> **RECORDS FOR THE TASK**:
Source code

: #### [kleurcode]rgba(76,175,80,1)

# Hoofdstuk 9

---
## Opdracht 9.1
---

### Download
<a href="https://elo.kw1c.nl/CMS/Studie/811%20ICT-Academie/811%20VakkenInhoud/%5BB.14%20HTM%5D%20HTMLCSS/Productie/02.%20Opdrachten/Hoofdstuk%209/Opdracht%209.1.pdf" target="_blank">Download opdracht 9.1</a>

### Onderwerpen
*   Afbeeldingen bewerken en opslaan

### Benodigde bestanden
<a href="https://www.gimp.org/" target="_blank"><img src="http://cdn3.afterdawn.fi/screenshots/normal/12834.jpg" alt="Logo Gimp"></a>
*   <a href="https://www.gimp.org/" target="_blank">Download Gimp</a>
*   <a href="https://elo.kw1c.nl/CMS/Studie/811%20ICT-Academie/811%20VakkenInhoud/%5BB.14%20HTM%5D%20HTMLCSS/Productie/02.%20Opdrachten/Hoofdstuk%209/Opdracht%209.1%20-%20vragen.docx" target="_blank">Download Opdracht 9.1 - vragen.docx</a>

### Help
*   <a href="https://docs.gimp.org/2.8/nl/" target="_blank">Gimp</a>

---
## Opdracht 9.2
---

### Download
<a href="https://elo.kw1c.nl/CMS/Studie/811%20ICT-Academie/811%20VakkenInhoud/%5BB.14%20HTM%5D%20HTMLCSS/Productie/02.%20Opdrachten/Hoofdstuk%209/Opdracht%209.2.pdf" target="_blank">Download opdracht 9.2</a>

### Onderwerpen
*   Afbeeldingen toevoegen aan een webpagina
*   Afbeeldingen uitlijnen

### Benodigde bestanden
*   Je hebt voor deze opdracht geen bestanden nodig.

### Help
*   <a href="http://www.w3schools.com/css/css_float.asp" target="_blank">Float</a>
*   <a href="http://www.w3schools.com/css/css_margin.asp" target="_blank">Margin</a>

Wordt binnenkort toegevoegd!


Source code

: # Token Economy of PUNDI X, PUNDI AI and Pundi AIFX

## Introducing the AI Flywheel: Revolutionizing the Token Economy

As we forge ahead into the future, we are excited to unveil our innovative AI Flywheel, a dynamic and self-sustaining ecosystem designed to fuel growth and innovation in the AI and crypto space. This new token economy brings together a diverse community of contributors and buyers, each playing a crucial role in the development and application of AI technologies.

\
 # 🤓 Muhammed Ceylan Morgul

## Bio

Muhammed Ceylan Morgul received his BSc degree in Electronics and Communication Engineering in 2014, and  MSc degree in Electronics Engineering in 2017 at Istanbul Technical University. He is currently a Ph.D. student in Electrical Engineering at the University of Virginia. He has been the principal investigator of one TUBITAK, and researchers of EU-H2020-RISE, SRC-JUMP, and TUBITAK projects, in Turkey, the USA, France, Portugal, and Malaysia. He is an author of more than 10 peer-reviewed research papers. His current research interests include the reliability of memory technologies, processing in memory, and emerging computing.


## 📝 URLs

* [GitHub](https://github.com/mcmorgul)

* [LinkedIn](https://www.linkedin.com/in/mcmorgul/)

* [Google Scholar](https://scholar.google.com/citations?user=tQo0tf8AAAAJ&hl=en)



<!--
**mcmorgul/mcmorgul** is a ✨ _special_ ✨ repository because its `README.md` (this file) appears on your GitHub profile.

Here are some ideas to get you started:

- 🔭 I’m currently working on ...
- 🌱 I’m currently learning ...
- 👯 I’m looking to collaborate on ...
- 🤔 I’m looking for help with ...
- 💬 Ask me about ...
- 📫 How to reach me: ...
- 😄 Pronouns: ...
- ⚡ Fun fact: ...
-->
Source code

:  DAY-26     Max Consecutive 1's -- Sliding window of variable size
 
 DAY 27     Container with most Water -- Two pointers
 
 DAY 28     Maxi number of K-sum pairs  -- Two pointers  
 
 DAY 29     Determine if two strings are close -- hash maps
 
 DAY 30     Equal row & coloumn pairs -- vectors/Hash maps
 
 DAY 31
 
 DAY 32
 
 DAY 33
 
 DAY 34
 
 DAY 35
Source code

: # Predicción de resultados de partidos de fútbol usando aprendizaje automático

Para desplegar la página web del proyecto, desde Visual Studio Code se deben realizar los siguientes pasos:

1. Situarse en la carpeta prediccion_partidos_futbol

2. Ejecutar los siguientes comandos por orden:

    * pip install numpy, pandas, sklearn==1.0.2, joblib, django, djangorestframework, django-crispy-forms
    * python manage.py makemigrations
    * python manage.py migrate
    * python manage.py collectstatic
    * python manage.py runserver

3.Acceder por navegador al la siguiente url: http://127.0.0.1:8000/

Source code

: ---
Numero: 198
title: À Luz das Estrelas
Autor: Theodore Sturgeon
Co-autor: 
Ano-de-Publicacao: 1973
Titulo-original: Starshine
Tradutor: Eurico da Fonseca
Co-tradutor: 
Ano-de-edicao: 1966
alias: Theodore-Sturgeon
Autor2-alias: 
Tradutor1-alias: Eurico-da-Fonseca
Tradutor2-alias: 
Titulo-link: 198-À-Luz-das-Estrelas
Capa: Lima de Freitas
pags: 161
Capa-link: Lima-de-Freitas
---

> **EXERCISE DETAILS**:
Reproduce every entry above so that each one matches its source exactly.

> **EXERCISE ANSWER**:
Source code

: #### [kleurcode]rgba(76,175,80,1)

# Hoofdstuk 9

---
## Opdracht 9.1
---

### Download
<a href="https://elo.kw1c.nl/CMS/Studie/811%20ICT-Academie/811%20VakkenInhoud/%5BB.14%20HTM%5D%20HTMLCSS/Productie/02.%20Opdrachten/Hoofdstuk%209/Opdracht%209.1.pdf" target="_blank">Download opdracht 9.1</a>

### Onderwerpen
*   Afbeeldingen bewerken en opslaan

### Benodigde bestanden
<a href="https://www.gimp.org/" target="_blank"><img src="http://cdn3.afterdawn.fi/screenshots/normal/12834.jpg" alt="Logo Gimp"></a>
*   <a href="https://www.gimp.org/" target="_blank">Download Gimp</a>
*   <a href="https://elo.kw1c.nl/CMS/Studie/811%20ICT-Academie/811%20VakkenInhoud/%5BB.14%20HTM%5D%20HTMLCSS/Productie/02.%20Opdrachten/Hoofdstuk%209/Opdracht%209.1%20-%20vragen.docx" target="_blank">Download Opdracht 9.1 - vragen.docx</a>

### Help
*   <a href="https://docs.gimp.org/2.8/nl/" target="_blank">Gimp</a>

---
## Opdracht 9.2
---

### Download
<a href="https://elo.kw1c.nl/CMS/Studie/811%20ICT-Academie/811%20VakkenInhoud/%5BB.14%20HTM%5D%20HTMLCSS/Productie/02.%20Opdrachten/Hoofdstuk%209/Opdracht%209.2.pdf" target="_blank">Download opdracht 9.2</a>

### Onderwerpen
*   Afbeeldingen toevoegen aan een webpagina
*   Afbeeldingen uitlijnen

### Benodigde bestanden
*   Je hebt voor deze opdracht geen bestanden nodig.

### Help
*   <a href="http://www.w3schools.com/css/css_float.asp" target="_blank">Float</a>
*   <a href="http://www.w3schools.com/css/css_margin.asp" target="_blank">Margin</a>

Wordt binnenkort toegevoegd!


Source code

: # Token Economy of PUNDI X, PUNDI AI and Pundi AIFX

## Introducing the AI Flywheel: Revolutionizing the Token Economy

As we forge ahead into the future, we are excited to unveil our innovative AI Flywheel, a dynamic and self-sustaining ecosystem designed to fuel growth and innovation in the AI and crypto space. This new token economy brings together a diverse community of contributors and buyers, each playing a crucial role in the development and application of AI technologies.

\
 # 🤓 Muhammed Ceylan Morgul

## Bio

Muhammed Ceylan Morgul received his BSc degree in Electronics and Communication Engineering in 2014, and  MSc degree in Electronics Engineering in 2017 at Istanbul Technical University. He is currently a Ph.D. student in Electrical Engineering at the University of Virginia. He has been the principal investigator of one TUBITAK, and researchers of EU-H2020-RISE, SRC-JUMP, and TUBITAK projects, in Turkey, the USA, France, Portugal, and Malaysia. He is an author of more than 10 peer-reviewed research papers. His current research interests include the reliability of memory technologies, processing in memory, and emerging computing.


## 📝 URLs

* [GitHub](https://github.com/mcmorgul)

* [LinkedIn](https://www.linkedin.com/in/mcmorgul/)

* [Google Scholar](https://scholar.google.com/citations?user=tQo0tf8AAAAJ&hl=en)



<!--
**mcmorgul/mcmorgul** is a ✨ _special_ ✨ repository because its `README.md` (this file) appears on your GitHub profile.

Here are some ideas to get you started:

- 🔭 I’m currently working on ...
- 🌱 I’m currently learning ...
- 👯 I’m looking to collaborate on ...
- 🤔 I’m looking for help with ...
- 💬 Ask me about ...
- 📫 How to reach me: ...
- 😄 Pronouns: ...
- ⚡ Fun fact: ...
-->
Source code

:  DAY-26     Max Consecutive 1's -- Sliding window of variable size
 
 DAY 27     Container with most Water -- Two pointers
 
 DAY 28     Maxi number of K-sum pairs  -- Two pointers  
 
 DAY 29     Determine if two strings are close -- hash maps
 
 DAY 30     Equal row & coloumn pairs -- vectors/Hash maps
 
 DAY 31
 
 DAY 32
 
 DAY 33
 
 DAY 34
 
 DAY 35
Source code

: # Predicción de resultados de partidos de fútbol usando aprendizaje automático

Para desplegar la página web del proyecto, desde Visual Studio Code se deben realizar los siguientes pasos:

1. Situarse en la carpeta prediccion_partidos_futbol

2. Ejecutar los siguientes comandos por orden:

    * pip install numpy, pandas, sklearn==1.0.2, joblib, django, djangorestframework, django-crispy-forms
    * python manage.py makemigrations
    * python manage.py migrate
    * python manage.py collectstatic
    * python manage.py runserver

3.Acceder por navegador al la siguiente url: http://127.0.0.1:8000/

Source code

: ---
Numero: 198
title: À Luz das Estrelas
Autor: Theodore Sturgeon
Co-autor: 
Ano-de-Publicacao: 1973
Titulo-original: Starshine
Tradutor: Eurico da Fonseca
Co-tradutor: 
Ano-de-edicao: 1966
alias: Theodore-Sturgeon
Autor2-alias: 
Tradutor1-alias: Eurico-da-Fonseca
Tradutor2-alias: 
Titulo-link: 198-À-Luz-das-Estrelas
Capa: Lima de Freitas
pags: 161
Capa-link: Lima-de-Freitas
---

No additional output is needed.